Just bought one of these on fleabay brand new and unopened from a private sale. Got delivered Friday and set about unpacking it etc. on Saturday morning before work. Plugged it all in and ran water through it without power on to get rid off all the air inside, but the water seemed very sluggish coming through and tooks atleast 3 minutes to come out of the hose in any meaningful quantity, rather than a small trickle down the lance. 

Anyway, turned machine and and opened trigger. Nothing. Sat there puzzled for a minute while I checked everything and then went into the house. MCB for downstairs plugs had tripped, along with fuse in the pressure washer plug. MCB reset and fuse replaced (wondered if it was socket fixture in the wall as it is heavy used and would not properly switch off after this) and tired again in a different socket. Same result, MCB AND RCD tripped this time, along with blown fuse and another socket that doesn't want to switch off and stay there. 

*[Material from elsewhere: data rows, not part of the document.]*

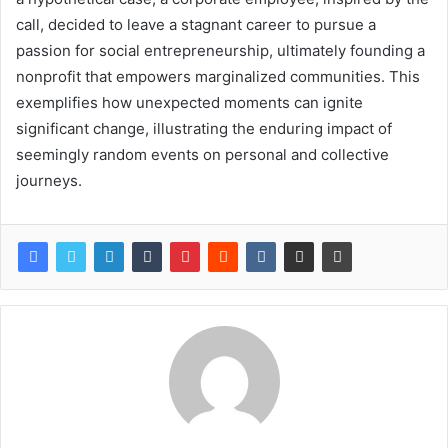
call, decided to leave a stagnant career to pursue a
passion for social entrepreneurship, ultimately founding a
nonprofit that empowers marginalized communities. This
exemplifies how unexpected moments can ignite
significant change, illustrating the enduring impact of
seemingly random events on personal and collective
journeys.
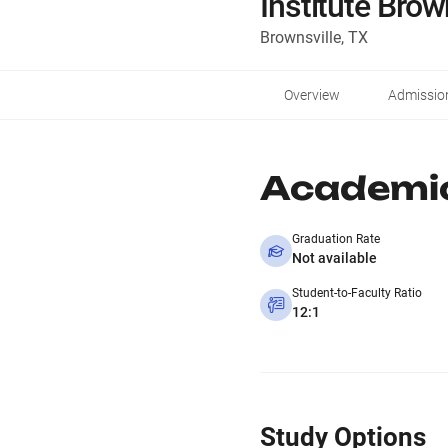
Institute Brow
Brownsville, TX
Overview
Admissio
Academi
Graduation Rate
Not available
Student-to-Faculty Ratio
12:1
Study Options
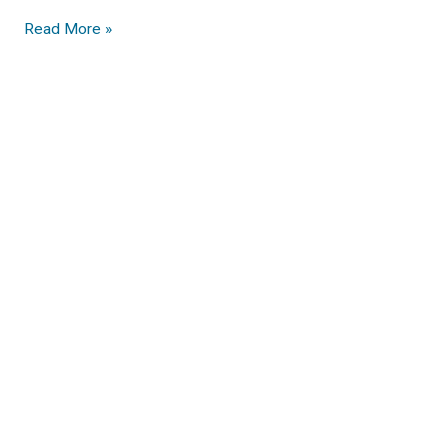
Read More »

Will be contacting Nilfisk on Monday to get it sorted out with either replacement or repair (not sure on their policies etc etc) but any ideas as to why this is happening and why my sockets are now broken?

Dominic


----------



## Ross (Apr 25, 2007)

It is 2900 watts which is fairly heavy power usage,Can your socket take it?


----------



## DC3011 (Mar 23, 2009)

It's a standard house ring main so I don't see any problem with it and also it must be on the machine end otherwise it wouldn't have blown 3 plug fuses?


----------



## Clean-my-sxi (Feb 5, 2008)

I run this of my extension lead and never tripped it so i reckon there must be a loose connection or something in your machine.


----------



## DC3011 (Mar 23, 2009)

That's what I was thinking. Probably so obvious and so simple, something I'd usually have a nose at but at the cost of the machine II'm resisting to go looking incase it messes the warranty up!


----------



## Ross (Apr 25, 2007)

Wait and phone Nilfisk,keep your hands out of it:lol:


----------



## adam87 (Dec 11, 2008)

My P150 has blown a few fuses, does take a lot of power. Someone else had trouble with his garage power, it kept tripping the PW. Can't remember the out come.

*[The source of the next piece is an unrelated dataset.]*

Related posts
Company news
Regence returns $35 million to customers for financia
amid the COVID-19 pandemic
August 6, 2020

Mine has also started to leak at the gun where to the hose goes in. Although It is probably my fault where I reel the hose back in and the end has been dragging along the floor, thought nothing of it but a little nick has appeared in the seal and drips water.

Only a couple of pence to fix though I hope.

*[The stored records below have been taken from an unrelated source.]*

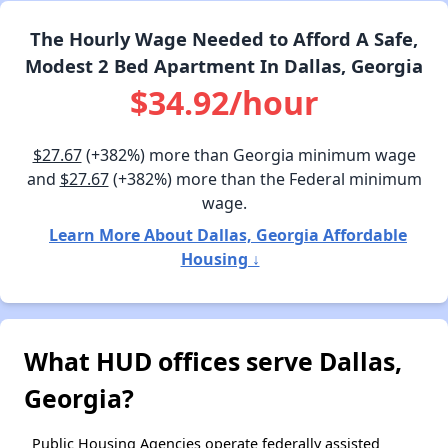
The Hourly Wage Needed to Afford A Safe,
Modest 2 Bed Apartment In Dallas, Georgia
$34.92/hour
$27.67
(+382%) more than Georgia minimum wage
and
$27.67
(+382%) more than the Federal minimum
wage.
Learn More About Dallas, Georgia Affordable
Housing ↓
What HUD offices serve Dallas,
Georgia?
Public Housing Agencies operate federally assisted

Other than that it's a beast and makes light work of arches and blasting dirt off.

Still my favourite piece of kit I own.


----------



## Russ and his BM (Jan 1, 2008)

That was me, hang on a mo, I'll post a link up to the thread....wait one..


----------



## Russ and his BM (Jan 1, 2008)

Here you go...
http://www.detailingworld.co.uk/forum/showthread.php?t=147271


----------



## DC3011 (Mar 23, 2009)

All fixed now, rang screwfix yesterday (original place of sale) and new one arrived on doorstep 8am this morning. Already washed car and it's a beast compared to my
weedy little Karcher 2.01 thingy!


----------



## Russ and his BM (Jan 1, 2008)

They are good, aren't they!


----------